Managing BPD feels like forcing needles into ur throat on a day to day basis. Normal relationships feel impossible with anyone. Then there’s romantic ones, which is a whole different ball game.
Years of abuse by my parents made me believe I’m unworthy of anything and everything. I didn’t believe that anyone would be capable of loving someone like me. In my friendships I constantly feel the need to do things for them to prove my worth. To show that I’m worthy to keep around. Otherwise I’m afraid they’ll leave me.
Once they do I nod to myself and say that I knew it was coming because nobody is here to stay anyways.

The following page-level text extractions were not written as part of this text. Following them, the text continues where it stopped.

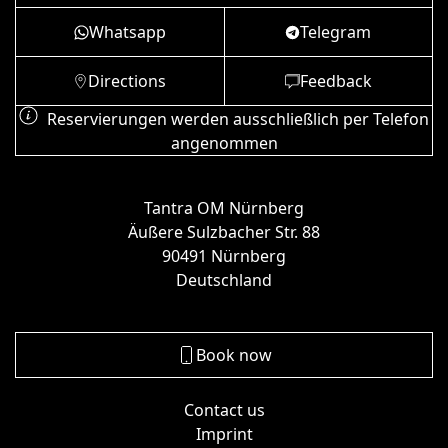
Whatsapp
Telegram
Directions
Feedback
Reservierungen werden ausschließlich per Telefon
angenommen
Tantra OM Nürnberg
Äußere Sulzbacher Str. 88
90491 Nürnberg
Deutschland
Book now
Contact us
Imprint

I became boring, I became worthless to them.
Then I got into a relationship after serious hesitation and got convinced by everyone around me because they said I need someone or I wont be ok. Theyre right of course but then when I got in a relationship it feels like hell. I get so insecure and sensitive over every little small thing. I constantly doubt that he love me. I feel scared that he’s only with me for sex even when he reassure me. Then at the same time I always want to have sex so he would think I’m worthy of his time. I have so much things to nitpick but I get scared he’ll leave me so I don’t talk about any of it. Then one day it all spill out at once and I can’t control my emotions and want to break up. I block him and then feel so scared he’s actually going to just let it happen so I unblock him and apologized and get so scared that he’s getting tired of my antics. What do I do? How am I supposed to live like this?